Icy Adventures in Norway

Hiking in Sunnmøre, Part 4: Regndalen. (Source: Severin Sadjina/Flickr)
Hiking Site in Sunnmøre, Regndalen. (Source: Severin Sadjina/Flickr)

If you want to walk and climb on glaciated areas for an extraordinary experience, you should visit Norway before the glaciers melt away. You do have some decades ahead, though, before glaciers really become scarce there. Still, rising  temperatures have caused a dramatic decrease in glacial volume in Norway as in other parts of the world. As this trend intensifies, glacier tourism will be largely limited in the future.

Norwegian sunset near Tromso, Norway (Source: Diana Robinson/Flickr)
Sunset near Tromso, Norway (Source: Diana Robinson/Flickr)

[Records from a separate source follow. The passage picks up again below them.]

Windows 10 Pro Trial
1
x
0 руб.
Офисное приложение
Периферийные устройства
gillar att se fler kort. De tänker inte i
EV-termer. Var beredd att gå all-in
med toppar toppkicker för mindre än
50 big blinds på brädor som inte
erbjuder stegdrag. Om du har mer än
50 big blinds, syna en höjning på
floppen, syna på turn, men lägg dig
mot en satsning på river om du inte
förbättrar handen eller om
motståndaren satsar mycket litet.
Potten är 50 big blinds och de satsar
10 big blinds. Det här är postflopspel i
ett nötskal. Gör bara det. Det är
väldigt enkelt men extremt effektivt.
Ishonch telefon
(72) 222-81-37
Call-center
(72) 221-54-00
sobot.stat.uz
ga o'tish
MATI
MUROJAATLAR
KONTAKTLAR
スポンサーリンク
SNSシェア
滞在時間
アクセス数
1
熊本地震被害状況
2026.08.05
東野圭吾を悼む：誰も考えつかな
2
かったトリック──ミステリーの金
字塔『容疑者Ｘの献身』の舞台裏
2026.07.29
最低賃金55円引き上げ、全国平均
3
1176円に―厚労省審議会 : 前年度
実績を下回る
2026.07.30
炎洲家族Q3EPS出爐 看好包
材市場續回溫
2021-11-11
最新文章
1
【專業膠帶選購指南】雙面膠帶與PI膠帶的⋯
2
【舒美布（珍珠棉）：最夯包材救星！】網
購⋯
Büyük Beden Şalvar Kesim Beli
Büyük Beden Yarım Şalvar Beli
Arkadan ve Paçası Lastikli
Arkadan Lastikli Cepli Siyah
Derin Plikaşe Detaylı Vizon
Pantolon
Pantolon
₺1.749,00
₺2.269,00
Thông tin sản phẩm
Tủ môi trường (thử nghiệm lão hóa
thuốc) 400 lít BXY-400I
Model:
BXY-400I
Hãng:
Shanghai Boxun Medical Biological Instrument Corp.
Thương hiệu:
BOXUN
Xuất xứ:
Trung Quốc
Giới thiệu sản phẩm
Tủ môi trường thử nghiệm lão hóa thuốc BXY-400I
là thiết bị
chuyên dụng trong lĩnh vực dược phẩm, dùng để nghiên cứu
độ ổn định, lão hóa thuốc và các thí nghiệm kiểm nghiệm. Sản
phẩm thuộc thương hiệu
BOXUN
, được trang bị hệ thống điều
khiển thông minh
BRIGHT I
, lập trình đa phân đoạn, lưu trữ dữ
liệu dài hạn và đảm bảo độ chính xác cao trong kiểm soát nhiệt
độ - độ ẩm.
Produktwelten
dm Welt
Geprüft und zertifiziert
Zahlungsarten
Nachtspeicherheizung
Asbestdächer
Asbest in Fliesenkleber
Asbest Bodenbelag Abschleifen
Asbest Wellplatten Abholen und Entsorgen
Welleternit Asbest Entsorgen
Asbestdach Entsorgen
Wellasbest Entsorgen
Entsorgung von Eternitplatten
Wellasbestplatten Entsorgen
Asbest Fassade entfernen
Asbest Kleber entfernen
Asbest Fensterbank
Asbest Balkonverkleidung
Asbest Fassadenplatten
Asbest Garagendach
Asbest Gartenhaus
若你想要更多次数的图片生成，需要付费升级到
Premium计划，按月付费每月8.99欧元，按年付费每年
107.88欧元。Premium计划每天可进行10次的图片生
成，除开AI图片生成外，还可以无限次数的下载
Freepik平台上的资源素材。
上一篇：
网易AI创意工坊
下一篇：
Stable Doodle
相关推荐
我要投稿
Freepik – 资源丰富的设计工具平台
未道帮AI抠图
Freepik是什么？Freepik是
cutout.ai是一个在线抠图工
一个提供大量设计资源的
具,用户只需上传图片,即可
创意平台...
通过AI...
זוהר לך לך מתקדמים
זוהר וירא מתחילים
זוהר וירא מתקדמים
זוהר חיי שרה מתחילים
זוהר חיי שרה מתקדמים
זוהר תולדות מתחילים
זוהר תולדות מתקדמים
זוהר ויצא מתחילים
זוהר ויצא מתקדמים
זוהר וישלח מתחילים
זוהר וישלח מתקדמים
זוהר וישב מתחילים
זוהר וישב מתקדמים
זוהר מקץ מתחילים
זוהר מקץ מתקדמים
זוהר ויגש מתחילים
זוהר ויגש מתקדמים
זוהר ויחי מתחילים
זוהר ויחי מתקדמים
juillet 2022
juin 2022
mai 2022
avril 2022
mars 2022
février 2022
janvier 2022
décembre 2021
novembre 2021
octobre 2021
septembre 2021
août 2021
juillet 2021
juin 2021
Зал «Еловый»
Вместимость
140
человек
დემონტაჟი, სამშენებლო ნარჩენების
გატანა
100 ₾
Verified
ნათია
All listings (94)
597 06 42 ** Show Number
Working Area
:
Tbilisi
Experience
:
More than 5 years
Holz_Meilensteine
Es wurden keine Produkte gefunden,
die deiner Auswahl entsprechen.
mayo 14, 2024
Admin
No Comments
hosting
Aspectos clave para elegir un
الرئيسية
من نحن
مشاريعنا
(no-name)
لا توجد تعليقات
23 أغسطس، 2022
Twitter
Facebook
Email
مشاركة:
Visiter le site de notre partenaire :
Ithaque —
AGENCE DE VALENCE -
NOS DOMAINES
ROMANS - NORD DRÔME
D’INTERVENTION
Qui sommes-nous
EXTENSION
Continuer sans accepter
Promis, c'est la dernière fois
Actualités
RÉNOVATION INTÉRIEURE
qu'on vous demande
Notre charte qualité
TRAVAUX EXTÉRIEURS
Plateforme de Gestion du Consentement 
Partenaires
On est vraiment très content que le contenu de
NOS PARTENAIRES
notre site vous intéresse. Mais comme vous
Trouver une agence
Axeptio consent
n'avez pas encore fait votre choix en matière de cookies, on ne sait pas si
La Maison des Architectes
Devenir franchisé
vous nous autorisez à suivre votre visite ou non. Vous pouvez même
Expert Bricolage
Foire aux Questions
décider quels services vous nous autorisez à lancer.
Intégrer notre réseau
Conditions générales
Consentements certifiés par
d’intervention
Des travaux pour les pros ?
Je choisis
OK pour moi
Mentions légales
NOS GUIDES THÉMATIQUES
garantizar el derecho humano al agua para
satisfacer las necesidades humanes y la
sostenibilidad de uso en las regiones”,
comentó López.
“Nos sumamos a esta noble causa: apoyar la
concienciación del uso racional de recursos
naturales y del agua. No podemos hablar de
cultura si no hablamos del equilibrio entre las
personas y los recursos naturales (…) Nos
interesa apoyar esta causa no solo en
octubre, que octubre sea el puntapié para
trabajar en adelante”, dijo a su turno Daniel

There are many opportunities to explore glaciers. There are over 1600 glaciers in Norway, which cover an area of roughly 2600 square kilometers. Most of the glaciers are in mountainous regions along or near the coast, particularly in southwestern and northern Norway. You could choose among guided day tours, longer tours, glacier surface walks, glacier lake kayaking, terminal face walks, ice climbing, and more. But climate change will change the nature of glacier tourism. A 7-year follow-up study conducted by Trude Furunes and Reidar J. Mykletun considered five components of the development of glacier tourism: natural resources, access, demand, entrepreneurship, and the need for skilled delivery of tourism services. Data in the study was collected through analysis of websites, repeated interviews, and participant observation.

Engabreen (Source: Nathanael Coyne/Flickr)
Engabreen (Source: Nathanael Coyne/Flickr)

Most glacier tourism activities involve the edges of the glacier, especially the glacier arm area, which are neither too steep nor too dangerous to enter. Glacier tourism generally occurs from June to August, when snow accumulated during winter has finished melting. A large portion of the study’s respondents expressed concern about impacts of climate change on glacier recession. After all, ice melting limits the accessibility of glaciers. In 2003, some operators decided to include more mountain walks in the tour package due to ice melting, which in the end led to dramatic decline in clients. In 2007, as some glaciers became inaccessible, some operators had no choice but to move to different glaciers in order to minimize financial loss.

Low entry cost attracted many investors into the glacier tourism business, causing a great deal of competition in the region. “Several activity companies pop up. But the Briksdal glacier is now closed due to the reduced glacier area, which makes it difficult to run safe glacier guiding here. This has led to increased tourism on the Nigard glacier,” said one respondent. More and more companies chose to tailor activities for their clients instead of providing highly commercialized products. “Competitors still exist, but they have changed their activity,” said another respondent.

A route between Aurlands and Briksdal in Norway. (Source: Lee Gwyn/Flickr)
A path between Aurlands and Briksdal . (Source: Lee Gwyn/Flickr)

Many operators claimed that they treated safety as priority and few accidents had occurred. “We focus strongly on safety, and use two guides per group, where one is certified. We also focus on equipment needed. It is important that the clients don’t perceive high risk, but get a unique experience.” Another operator stated that, “we have had no accidents, only bone fractures.”

According to T. Furunes and R. J. Mykletun, there was a 30% decrease from 2003 to 2009 in the number of visitors and operators, due to decline in natural resources and access. However, they suspected that relatively rapid melting of glaciers in Central Europe would likely to prompt glacier tourism in Norway. In a sense,  glacier loss in Central Europe could make Norwegian glacier tourism seem more attractive.  This study thus confirms the uneven and complex effects of global warming and its consequences for glacial retreat on national tourist industries.